“I don’t believe you are one half so stupid as you pretend; you know what it is as well as I do.”
“I ought to,” said Lily, thoughtfully; “but I had an idea you were referring to Marion, and she is distinctly high-born, as the peak which has the honor of being her birthplace is, to speak strictly within bounds, at least one trillion and fifteen feet above the level of the very tallest high-water mark.”
“I was referring to Mary Ann,” said Edna, angrily, “and she is a low, common thing, and you know it in spite of all the absurd nonsense you are saying about it. Can’t you see for yourself that she is just the opposite of all the rest of us?”

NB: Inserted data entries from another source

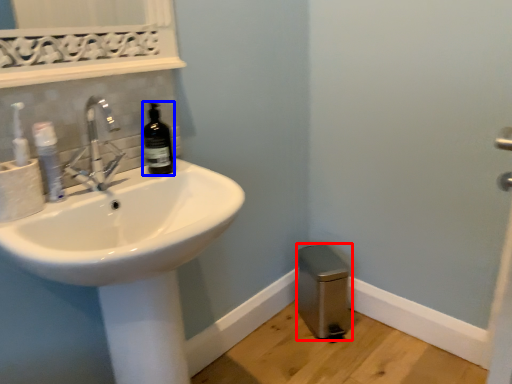
Question: Which point is closer to the camera, bidet (highlighted by a red box) or bottle (highlighted by a blue box)?

Choices:
 (A) bidet
 (B) bottle

Answer: (B)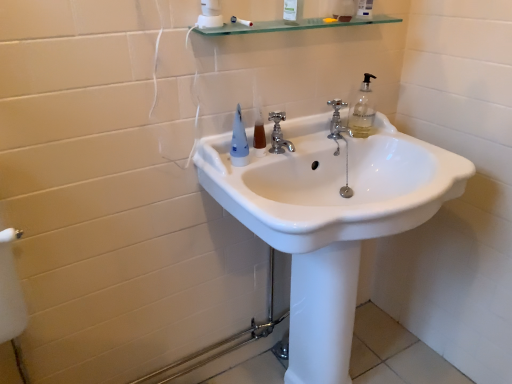
I want to click on blank space above transparent glass shelf at upper center (from a real-world perspective), so click(303, 26).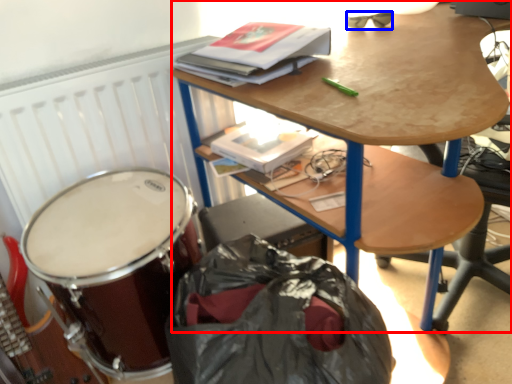
Question: Which of the following is the farthest to the observer, desk (highlighted by a red box) or glasses (highlighted by a blue box)?

Choices:
 (A) desk
 (B) glasses

Answer: (B)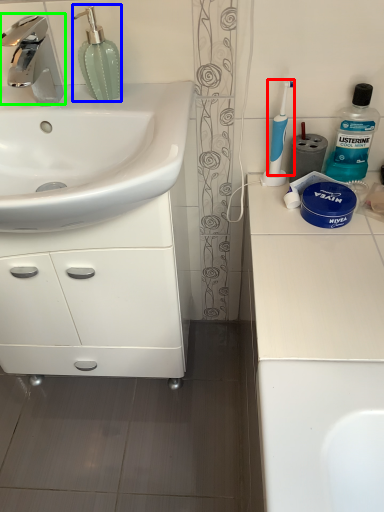
Question: Considering the real-world distances, which object is closest to toothbrush (highlighted by a red box)? soap dispenser (highlighted by a blue box) or tap (highlighted by a green box).

Choices:
 (A) soap dispenser
 (B) tap

Answer: (A)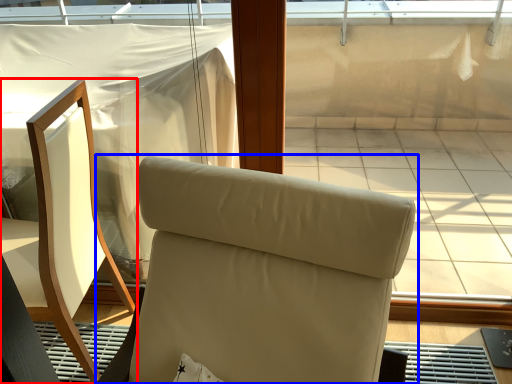
Question: Which of the following is the farthest to the observer, chair (highlighted by a red box) or chair (highlighted by a blue box)?

Choices:
 (A) chair
 (B) chair

Answer: (A)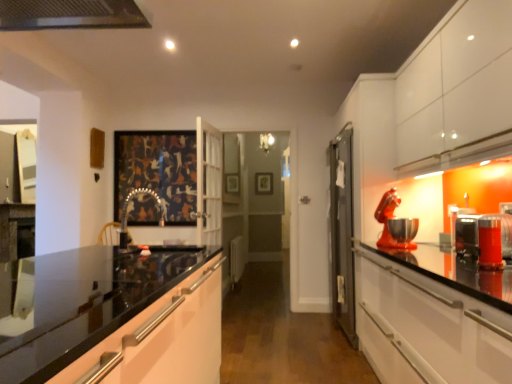
What do you see at coordinates (391, 218) in the screenshot?
I see `metallic red stand mixer at right, which is the fourth appliance in front-to-back order` at bounding box center [391, 218].

Identify the location of metallic silver toaster at right, the second appliance from the front. (506, 229).

You are a GUI agent. You are given a task and a screenshot of the screen. Output one action in this format:
    pyautogui.click(x=<x>, y=<y>)
    Task: Click on the metallic faucet at center
    This screenshot has height=384, width=512.
    Given the screenshot: What is the action you would take?
    pyautogui.click(x=128, y=214)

“Then you mean we are high, uncommon things? I am sure I’m greatly obliged to you, but somehow I don’t feel charmed at being described that way.”
The girls were all laughing, for Lily had a ridiculous, world-weary manner of uttering her tantalizing remarks that was extremely amusing, and Edna was losing her temper so fast that there might soon have been a disagreeable scene had not a pleasant interruption come in the form of a basket of the reddest and shiniest baldwins, with “Mammy Candace’s best compliments, and would the young ladies please accept the apples with her ’bligingest duty?”
It was beginning to be noticed all through the school that any special kindness or favor shown to Elfie was always recognized by the faithful black nurse, who invariably attempted to return it in some quaint, humble way, and the S. C.’s were quite accustomed to these touching thank-offerings.
CHAPTER XII.
DRESSING DOLLS.
Even if girls are as tall as their mothers they have a deep, if unconfessed, interest in dolls; so Mrs. Abbott’s girls responded very willingly to an appeal from a mission school in New York for fifty dolls’ costumes. A toy merchant of benevolent disposition had presented the mission with two hundred unclad dolls, and the dressing of all but fifty were provided for. Mrs. Abbott advised taking only twenty-five, but her scholars insisted on the whole number. A very large box of silks, satins, cashmeres, and other gatherings from kindly disposed milliners and dress-makers accompanied the dolls, and the spare room was turned into a workshop and the spare bed into a depository for dolls in every stage of dressing. As fast as each one was fully dressed it was laid tenderly away in a bureau drawer.
Miss Blake and Mrs. Abbott helped the younger girls, who sewed the garments after they were cut out. But all who had skill enough to do it dressed the dolls without assistance, and costumed them very much as they pleased; so there was a great variety. There were German peasants, Roman and Breton peasants, sailor girls and boys, infants and fine ladies, grandmothers and French nurses, Scotch lassies and coal-black Dinahs. But each doll, whether she resembled a princess or peasant, had clothes that would come off and go on, and the sewing was carefully done and the button-holes were highly commendable.